>> Begin Excerpt provided
# What to do in Nashville if you hate Country



## Triplets (Sep 4, 2014)

I have a meeting in Nashville next weekend. Any suggestions for what to do with free time? I hate Country Music and always have so that seems to eliminate about 95% of the tourist options. Even the Symphony, which I know is well regarded, is having some type of Country Crossover event that weekend


----------



## Manxfeeder (Oct 19, 2010)

In the downtown area, there are two bus lines, the Blue and Green Circuits, which run through downtown for no charge, which is nice. As you ride, if you see something interesting, pull the cord, and they will let you off at the next stop. Then you can catch the next one every 15 minutes. 

Staying in the downtown area, there is the Musicians' Hall of Fame on Fourth Avenue. (I'm just throwing that out; I haven't been there.)

The Frist Art Museum on Broadway has an exposition on life in Paris at the end of the 1900s.

The Tennessee State Museum just opened in a larger facility, just north of the Farmers Market, in the Bicentennial Mall, which is a nice park with markers telling Tennessee history. There is also a military museum in the Capitol Hill complex. 

The Hermitage Hotel, 231 6th Avenue, is historic: everyone from Houdini to Sinatra stayed there. The lobby bathrooms are tourist destinations. 

If it isn't too cold, the John Siegenthaler Pedestrian Bridge spans the Cumberland River, and it gives you some nice views of the city. 

The Downtown Presbyterian Church on 5th Avenue is interesting; it was built during the Egyptian Revival, so the inside is painted like an Egyptian temple.

If you have a car, you might like McKay's Used CDs and Books on 636 Old Hickory Boulevard, right off Interstate 40. They have a TON of used classical CDs on the second floor, most of which are very cheap, and the south wall has 99 cent CDs. They also have tons of used books, video games, and movies.

On West End Avenue there is a full-scale replica of the Parthenon. Mick Jagger was so impressed, he took a selfie there on his last visit. 

If you like trombones, Blair School of Music on the Vanderbilt campus will host faculty member Alex van Duuren's recital on November 6, and it won't cost you anything. 

If you want to see an authentic antebellum mansion, the Belle Meade plantation is what everyone goes to. A more impressive mansion from a little later in time which has been converted into a museum/art garden is Cheekwood. Those are about 20 minutes outside of Nashville. 

If you are interested in the Civil War, Fort Negley is just south of the city. Then you can drive to Shy's Hill, where the Confederate line was broken, which ended the Battle of Nashville. But for an authentic battlefield, Carter House in Franklin, 30 minutes south, is worth seeing, where they had the Battle of Franklin. You can stand in front of the house and imagine yourself holding off the massed assaults of the Confederates and turn around and see all the bullet holes behind you on the walls. Stones River Battlefield in Murfreesboro is also impressive; you can see the rocky ground that the Confederate troops had to drag their artillery over and understand why it was so hard to overcome. 

Nashville is a fun city to walk through; it is small enough that you can see the city without much trouble, and there are a lot of places to eat. Everybody likes the Frothy Monkey for coffee on 5th Avenue. A few doors down is the newly reopened Woolworth's diner, where they had the civil rights sit-ins in the 1960s. 5th Avenue has several art galleries also. 

That's what I'm coming up with off the top of my head.


----------



## starthrower (Dec 11, 2010)

Nashville is home to some of the nation's most accomplished musicians. You can hear all kinds of music there.


----------



## ldiat (Jan 27, 2016)

and some good bar-b-que


----------
>> End Excerpt provided
>> Begin Available data
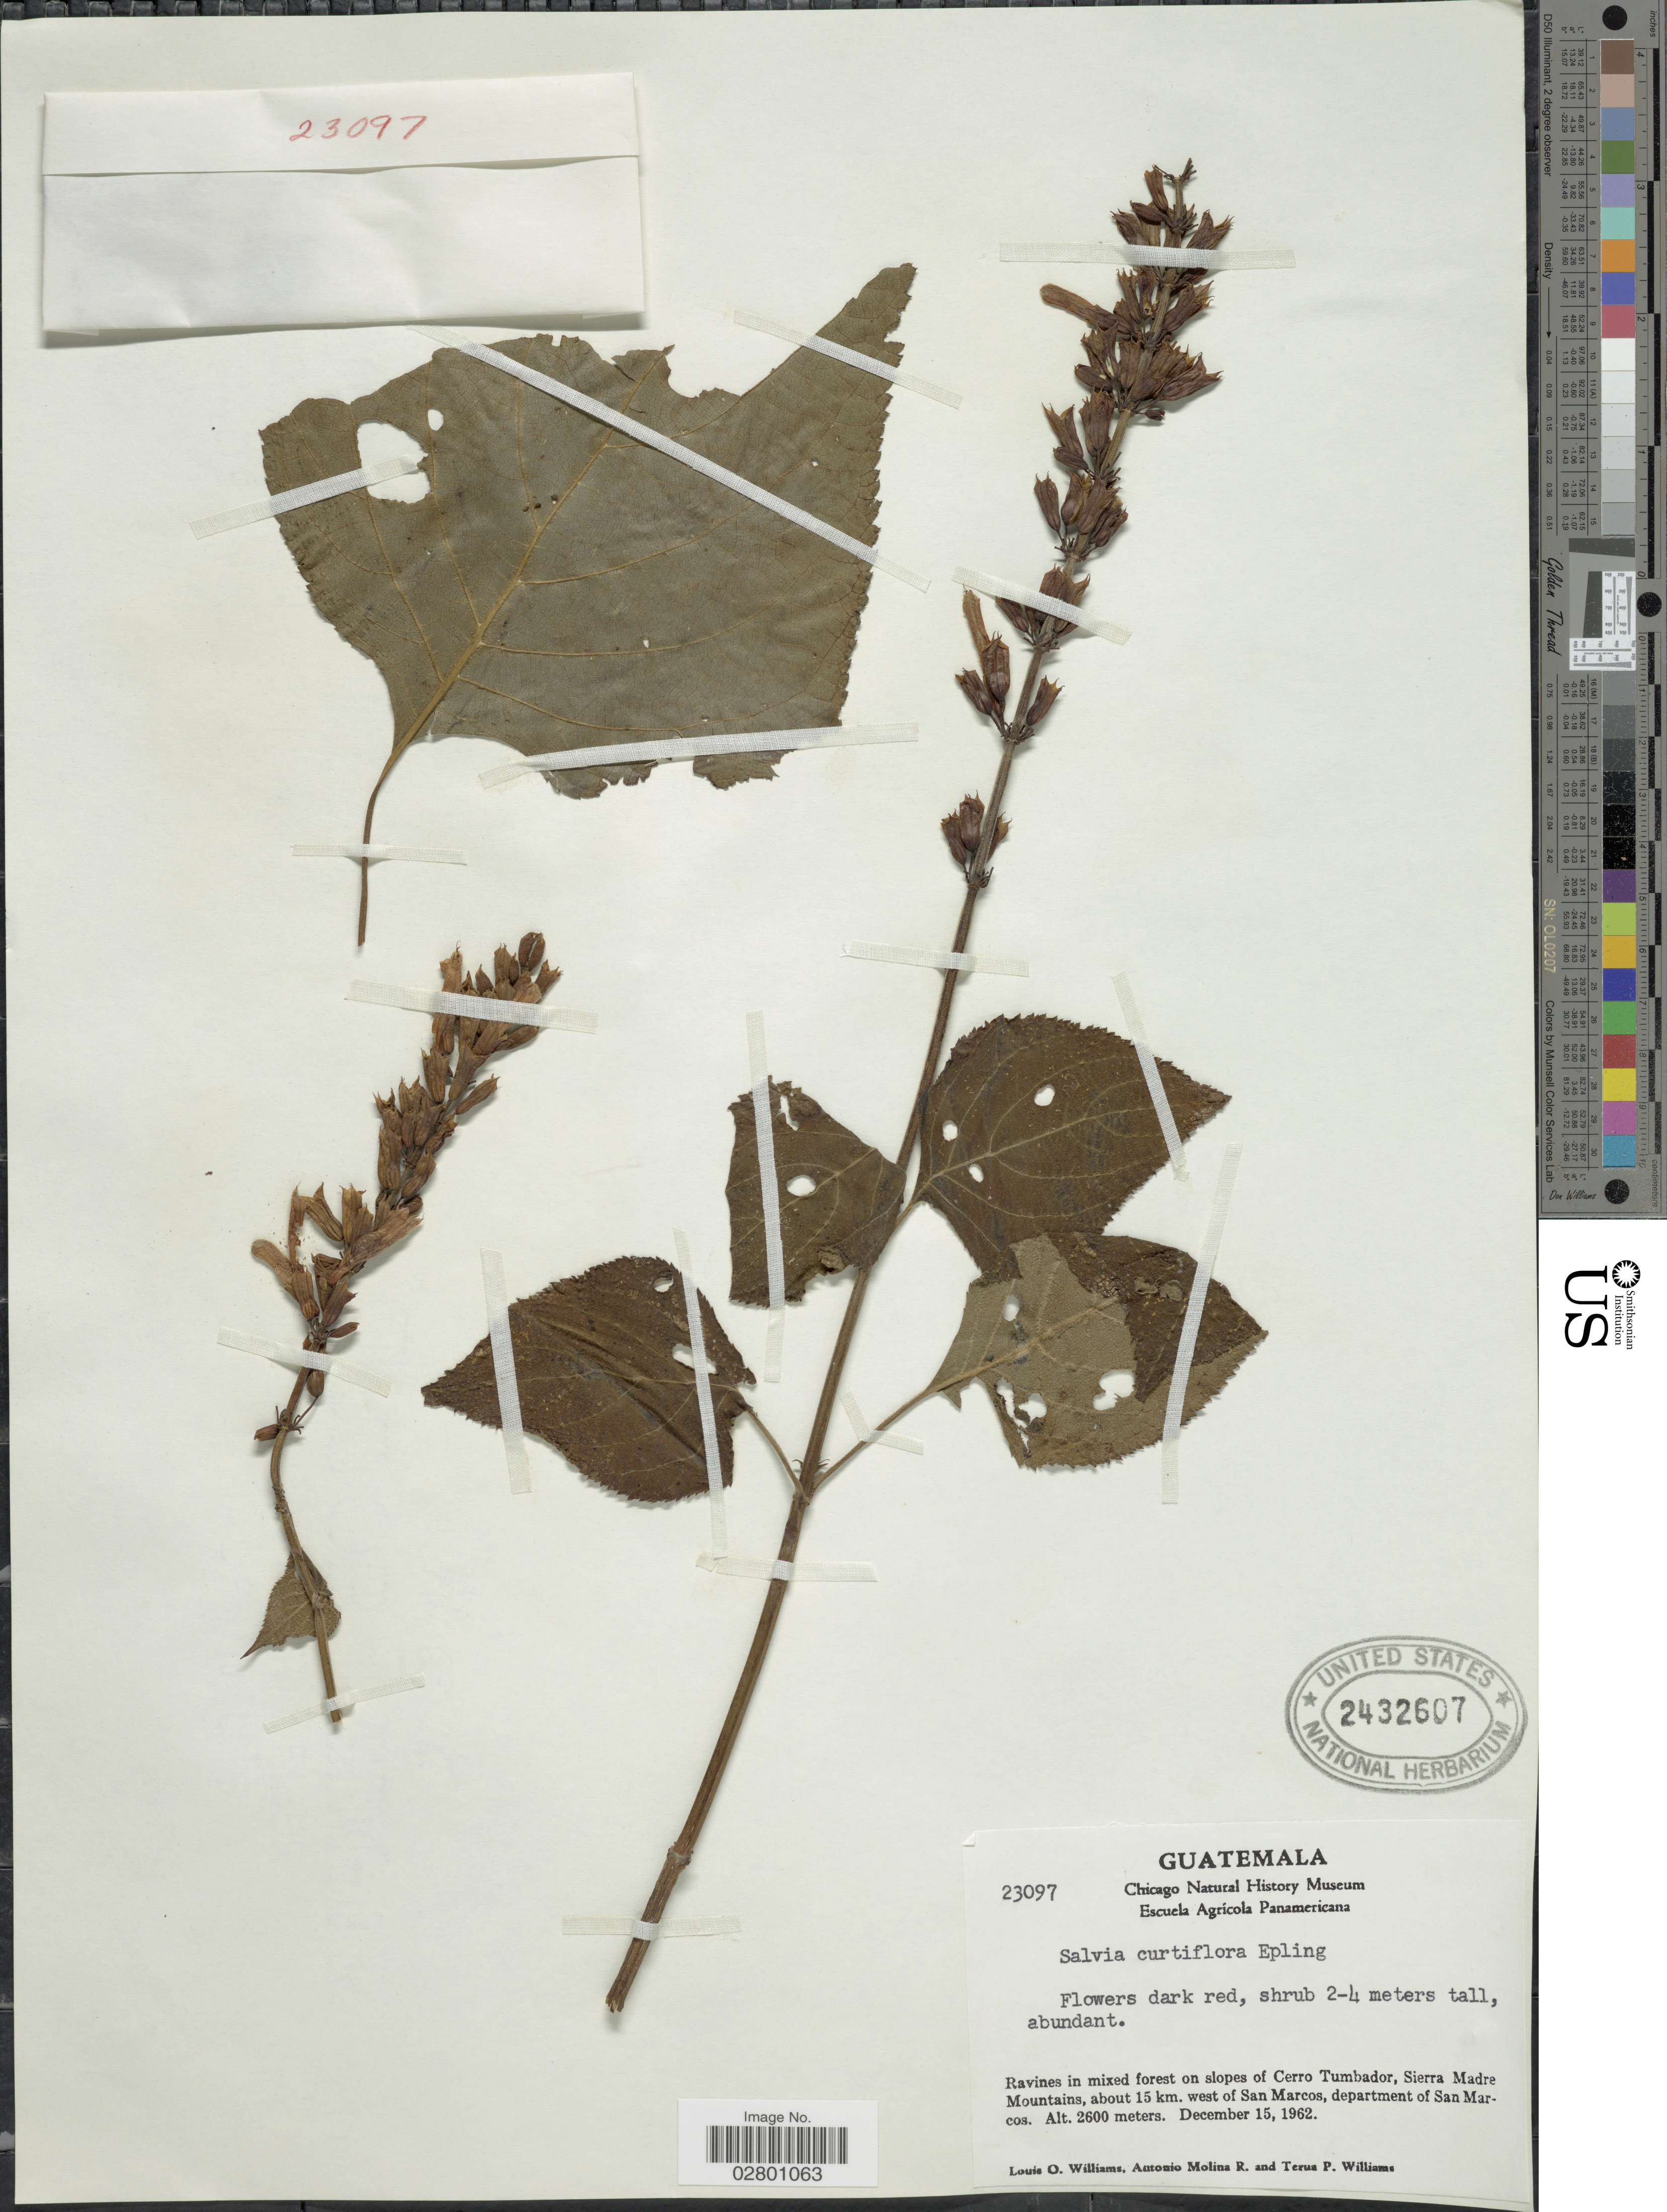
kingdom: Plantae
>> End Available data
Your goal:
According to the Nashville forum thread, why is the inside of the Downtown Presbyterian Church painted like an Egyptian temple? Answer in one to three sentences. This material was taken from a different source than the text.

Answer to this task:
The church was built during the Egyptian Revival, which is why its interior is painted to resemble an Egyptian temple.